7. Lessons in Effective Collaboration with Copilot

Throughout this process, I learned three critical lessons about collaborating with GitHub Copilot:

State the intent clearly: Copilot works best when I describe not just what to do, but why—context helps generate more relevant analysis code.
Iterate in small loops: Breaking a large analysis into small, verifiable steps (e.g., “load this trajectory”, “extract the success flag”) made Copilot’s suggestions more accurate and easier to debug.
Let Copilot suggest patterns you didn’t ask for: Sometimes the AI would propose analyses I hadn’t considered—like correlating agent verbosity with failure rates—sparking new research questions.

8. The Outcome: A Faster Development Loop for the Team

Today, the entire Copilot Applied Science team uses eval-agents. We’ve dramatically shortened the time from benchmark run to insight, from days to hours.
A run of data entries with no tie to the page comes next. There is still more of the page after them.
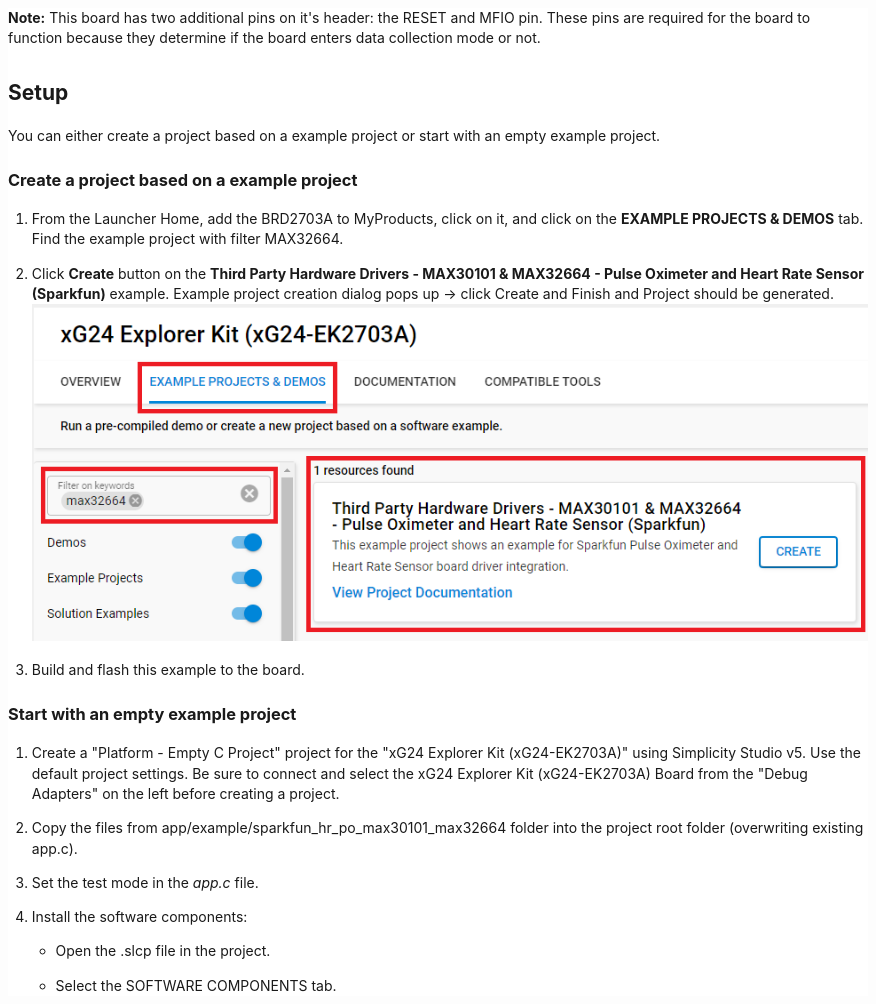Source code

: **Note:** This board has two additional pins on it's header: the RESET and MFIO pin. These pins are required for the board to function because they determine if the board enters data collection mode or not.

## Setup

You can either create a project based on a example project or start with an empty example project.

### Create a project based on a example project

1. From the Launcher Home, add the BRD2703A to MyProducts, click on it, and click on the **EXAMPLE PROJECTS & DEMOS** tab. Find the example project with filter MAX32664.

2. Click **Create** button on the **Third Party Hardware Drivers - MAX30101 & MAX32664 - Pulse Oximeter and Heart Rate Sensor (Sparkfun)** example. Example project creation dialog pops up -> click Create and Finish and Project should be generated.
![create_example](image/create_example.png)

3. Build and flash this example to the board.

### Start with an empty example project

1. Create a "Platform - Empty C Project" project for the "xG24 Explorer Kit (xG24-EK2703A)" using Simplicity Studio v5. Use the default project settings. Be sure to connect and select the xG24 Explorer Kit (xG24-EK2703A) Board from the "Debug Adapters" on the left before creating a project.

2. Copy the files from app/example/sparkfun_hr_po_max30101_max32664 folder into the project root folder (overwriting existing app.c).

3. Set the test mode in the *app.c* file.

4. Install the software components:

    - Open the .slcp file in the project.

    - Select the SOFTWARE COMPONENTS tab.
More importantly, the tool has become a platform for collective innovation: anyone can extend it with new agents, and those contributions automatically benefit everyone. I may have automated my original job, but in its place I’ve found a new role—enabling my peers to do the same. The future of agent‑driven development is collaborative, and GitHub Copilot is the engine that makes it possible.
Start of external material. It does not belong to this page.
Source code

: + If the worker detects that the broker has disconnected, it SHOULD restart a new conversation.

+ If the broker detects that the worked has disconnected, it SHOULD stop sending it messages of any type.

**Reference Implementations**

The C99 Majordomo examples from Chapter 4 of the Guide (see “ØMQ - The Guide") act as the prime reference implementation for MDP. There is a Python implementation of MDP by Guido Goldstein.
Conclusion: Building eval-agents proved that with the right design principles and a powerful AI copilot, we can automate not just manual labor, but intellectual analysis itself. The three goals—shareability, ease of authoring, and agent‑first contributions—turned a personal tool into a team‑wide force multiplier. If you’re wrestling with repetitive analytical tasks, consider applying these same principles. You might just find yourself automating your own job into something much more impactful.